Note that "public goods" here relates to the special sense in which economists use the term, namely: goods and services which are non-rivalrous in consumption and where the "exclusion principle" doesn't operate.
To explain the jargon, bread is rivalrous in consumption because if I eat another slice there is one less slice available for everyone else to eat. However, if I listen to the Archers on BBCR4 (which I never do) that doesn't mean there is any less of the Archers on the airwaves for everyone else to listen to.
The "exclusion principle" is where those who don't pay to acquire or have access to a good or service can be prevented from enjoying it.

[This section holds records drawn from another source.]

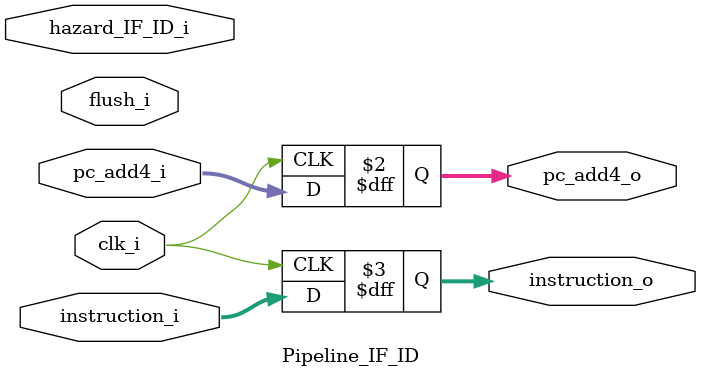
<source format=v>
module Pipeline_IF_ID(
    clk_i,
    hazard_IF_ID_i,
    pc_add4_i,
    instruction_i,
    flush_i,
    pc_add4_o,
    instruction_o
);
input           clk_i;
input           hazard_IF_ID_i;
input[31:0]     pc_add4_i;
input[31:0]     instruction_i;
input           flush_i;

output reg[31:0]    pc_add4_o;
output reg[31:0]    instruction_o;

always @(posedge clk_i) begin
  pc_add4_o <= pc_add4_i;
  instruction_o <= instruction_i;
end
endmodule

</source>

In other words, "free-riders" can be kept away.
Until the advent of conditional access, public broadcasting was a typical example of a "public good" in the sense economists use the term. Another favoured early example was lighthouses to warn mariners at sea of dangerous rocks.
Keynesian economics was supposedly the answer to the possibility of mass unemployment.
(*) George Bernard Shaw: The Intelligent Woman's Guide to Socialism (1928) - but also (Nobel laureate) James Meade: The Intelligent Radical's Guide to Economic Policy (1975).
Posted by: Bob B | Feb 3, 2007 10:15:40 AM
Shooting fish in a barrel here since Soviet socialism has few defenders now.
It is backward technology that uses materials less efficiently that leaves more pollution. The true Green solution to most environmental problems is hi-tech. This does not go down well with FoI who aren't really environmentalist but Luddites under a false flag.
I will grant that bureaucratic state rules (eg replacing plastic bags with paper ones, or biofuels) make it worse.
Posted by: Neil Craig | Feb 3, 2007 3:47:56 PM
This is my main argument with the climate change alarmists. I happen to disagree with them about the science, but view that as an essentially academic argument, because, even granted that the science is absolutely right, socialism is how to make the problem worse, not better.
Posted by: Squander Two | Feb 3, 2007 11:04:20 PM
This does not go down well with FoI who aren't really environmentalist but Luddites under a false flag.
I think you're being grossly fair there. Luddites opposed technology in the interests of projecting jobs.
Environmentalists seem at best indifferent to jobs and at worst, hostile the idea of people becoming prosperous.